L’INDIFFERENCE, encombre les corps, ils s’inondent,

S’enfoncent dans le Cauchemar,

Honteux ; ils s’épuisent, disparaissent.

La ville se transforme, en cage.

En UNE CAGE qui oppresse ;

Poitrines, cœurs, courages.

PEUR(s) ;

Entre Violences et oublis traversant la rue,

UN passage fermé qui se déploie,

DEVANT moi je vois, ressens, reçois,

Ces GUERRE(s) Sourde(s) criante(s), censurée(s) ;

Il est gluant, engloutissant.

Elles s’imposent.

Nous nous effaçons.

C’est dur ; ça blesse dehors. À l’intérieur aussi, la vie se fait une peine.

La lueur Est

Etreinte.

L’Espace EST
Bousillé.

L’issue de secours : « Je suis rongé, alors je ronge ». C’est la loi, là, ici- et là ; devant, derrière, en haut en bas, dans toutes les directions, relations interactions. Panneaux uniques arrestations, destructions, démolitions, intimidations, discrimination, dominations.

ET je résiste/ hésite

Vivante/ Me Hante

Cette cage elle qui soumet à ses opinions.

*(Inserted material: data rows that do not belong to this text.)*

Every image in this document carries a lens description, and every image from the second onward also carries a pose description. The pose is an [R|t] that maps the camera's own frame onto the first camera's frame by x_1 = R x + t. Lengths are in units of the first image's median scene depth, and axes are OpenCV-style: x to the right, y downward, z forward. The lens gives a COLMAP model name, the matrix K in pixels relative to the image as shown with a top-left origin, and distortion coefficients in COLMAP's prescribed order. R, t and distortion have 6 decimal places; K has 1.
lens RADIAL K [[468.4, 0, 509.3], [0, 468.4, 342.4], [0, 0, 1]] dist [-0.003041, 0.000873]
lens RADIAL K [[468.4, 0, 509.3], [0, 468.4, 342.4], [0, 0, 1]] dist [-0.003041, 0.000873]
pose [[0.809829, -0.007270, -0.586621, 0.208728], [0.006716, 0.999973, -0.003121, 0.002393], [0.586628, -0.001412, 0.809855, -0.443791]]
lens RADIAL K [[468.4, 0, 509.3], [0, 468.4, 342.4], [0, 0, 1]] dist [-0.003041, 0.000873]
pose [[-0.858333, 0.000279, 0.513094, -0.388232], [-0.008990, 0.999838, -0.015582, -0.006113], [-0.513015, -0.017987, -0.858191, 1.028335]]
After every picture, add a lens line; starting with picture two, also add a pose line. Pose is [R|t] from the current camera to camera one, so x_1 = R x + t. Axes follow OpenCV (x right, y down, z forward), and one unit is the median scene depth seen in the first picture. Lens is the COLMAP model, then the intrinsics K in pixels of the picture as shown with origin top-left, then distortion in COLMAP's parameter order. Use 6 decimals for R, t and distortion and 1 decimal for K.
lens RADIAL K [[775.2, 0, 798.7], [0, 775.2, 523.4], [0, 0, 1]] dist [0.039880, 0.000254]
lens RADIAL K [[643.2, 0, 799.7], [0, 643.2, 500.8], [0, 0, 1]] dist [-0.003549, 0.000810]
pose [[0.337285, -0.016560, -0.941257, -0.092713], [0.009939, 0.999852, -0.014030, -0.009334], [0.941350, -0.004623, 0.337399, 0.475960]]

Il est dur de s’en débarrasser, elle est cadenassée.

Contrôlés les élans et mouvements,

Les intentions, et ces actions…

Elle est un poids, un poison.

C’est l’errance qui nous vient,

La transparence et sa souffrance qui nous fais sa danse,

Jusqu’à ce jour où elle aussi fera son coup, nous laissant en trace, une place dans cette espace.